Meaning of Informed Consent

The relationship that gives rise to a malpractice action is in most cases a contractual one. Due to the greater facility offered by tort-based actions for recovering damages for non-economic loss, malpractice actions have traditionally been tort-based. Unlike in a traditional negligence action, a claim for lack of informed consent focuses not on the level of skill a physician exercised in the treatment of his patient but on the adequacy of the explanation given by the physician in obtaining the patient’s consent.

Informed consent came into being out of the strong judicial recognition of individual self-determination, the belief that every person has a right of freedom from non-consensual interference with his or her person, and a basic principle that it is wrong to force another to act against his or her will.[2] “Every human being of adult years and sound mind has a right to determine what shall be done with his own body.”

The doctrine of informed consent sets boundaries for the doctor-patient relationship, through rules a physician must follow before embarking on any health related procedure on the patient. The demand is simple, a physician, must seek consent of his or her patient, and must adequately inform on the patient’s health, including pros and cons of the medical procedure as it relates to the patient’s health and well-being. For example, when a surgeon in the course of his duty, removes or operates upon an organ other than the one he and the patient agreed on, an action in battery lies, such that the physician could be sued for failing to seek consent of his patient. Likewise, a surgeon who removes the wrong kidney or amputates the wrong leg would be liable in negligence for failing to ask for consent of his patient before laying hands on her.

At the initial stage of the development of informed consent, battery provided the basis for a cause of action. The principle behind battery is to protect a patient’s physical integrity from harmful contacts and her personal dignity from unwanted bodily contact, requiring a showing only that the patient was not informed of the very nature of the medical touching.[3]

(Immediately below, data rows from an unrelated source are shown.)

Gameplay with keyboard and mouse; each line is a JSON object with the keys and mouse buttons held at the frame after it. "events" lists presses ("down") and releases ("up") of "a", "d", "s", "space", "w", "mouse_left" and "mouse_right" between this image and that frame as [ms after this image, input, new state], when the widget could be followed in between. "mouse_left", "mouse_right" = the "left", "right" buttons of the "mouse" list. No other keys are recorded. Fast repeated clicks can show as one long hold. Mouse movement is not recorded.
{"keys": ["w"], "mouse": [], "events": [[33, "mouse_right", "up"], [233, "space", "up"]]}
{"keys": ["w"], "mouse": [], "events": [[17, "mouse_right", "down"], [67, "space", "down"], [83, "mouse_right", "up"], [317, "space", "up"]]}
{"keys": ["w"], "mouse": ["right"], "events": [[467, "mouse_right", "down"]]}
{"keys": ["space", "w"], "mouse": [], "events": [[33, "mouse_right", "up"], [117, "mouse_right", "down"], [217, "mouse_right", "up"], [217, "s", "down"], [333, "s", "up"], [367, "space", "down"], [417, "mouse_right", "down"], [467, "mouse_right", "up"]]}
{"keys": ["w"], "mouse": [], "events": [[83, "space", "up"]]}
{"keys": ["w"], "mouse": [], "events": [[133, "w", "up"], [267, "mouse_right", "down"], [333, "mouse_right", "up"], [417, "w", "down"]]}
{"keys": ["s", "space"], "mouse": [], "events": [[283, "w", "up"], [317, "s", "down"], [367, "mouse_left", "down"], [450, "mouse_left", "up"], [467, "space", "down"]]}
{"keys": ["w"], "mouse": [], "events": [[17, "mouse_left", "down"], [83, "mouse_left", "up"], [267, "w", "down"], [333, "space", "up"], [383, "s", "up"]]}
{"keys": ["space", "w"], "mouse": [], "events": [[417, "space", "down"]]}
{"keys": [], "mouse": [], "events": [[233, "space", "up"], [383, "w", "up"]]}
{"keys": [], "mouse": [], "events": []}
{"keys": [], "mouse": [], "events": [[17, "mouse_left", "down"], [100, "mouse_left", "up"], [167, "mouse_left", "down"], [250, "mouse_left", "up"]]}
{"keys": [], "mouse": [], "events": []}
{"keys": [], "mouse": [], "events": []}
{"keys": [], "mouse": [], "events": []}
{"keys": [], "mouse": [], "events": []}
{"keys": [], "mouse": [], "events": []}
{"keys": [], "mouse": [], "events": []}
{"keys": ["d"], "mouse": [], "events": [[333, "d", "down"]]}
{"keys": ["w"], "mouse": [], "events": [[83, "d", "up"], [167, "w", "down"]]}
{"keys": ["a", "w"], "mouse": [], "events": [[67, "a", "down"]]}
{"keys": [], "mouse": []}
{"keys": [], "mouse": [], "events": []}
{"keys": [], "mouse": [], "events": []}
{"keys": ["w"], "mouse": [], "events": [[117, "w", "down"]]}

Under the doctrine of battery, the first focus is on the patient’s right to freedom from a touch different from that she consented to. Second, since the physician has a duty to inform and seek consent of his patient, the plaintiff need not prove through expert testimony what the standard of care was. All the plaintiff need do is show that the physician, failed to explain to the patient the nature and character of the particular procedure. Third, to show causation, the plaintiff must show that a touching that she never consented to occurred. Under a negligence theory, the plaintiff must prove she would have turned down the procedure if she had known all the details and risks.[4]

Case Study

Demand of Risk Disclosure

Truman v. Thomas deals with the disclosure of risks of non-treatment. The issue was whether a physician’s failure to inform his patient of the material risks of not consenting to a recommended pap smear, so that the patient might make an informed choice, may have breached the physician’s duty of due care to his patient, who died from cancer of the cervix.[5]

The court cited the rule that: A patient must be apprised not only of the “risks inherent in the procedure {prescribed, but also} the risk of a decision not to undergo the treatment, and probability of a successful outcome of the treatment.”[6]

Respondent, Dr. R. Thomas, is a family physician engaged in a general medical practice. Appellants’ mother, Rena Truman, in connection with her second pregnancy, contacted him in April 1963. He continued to act as the primary physician for Mrs. Truman and her two children until March 1969. During this six-year period, Mrs. Truman not only sought his medical advice, but also often discussed medical matters with him.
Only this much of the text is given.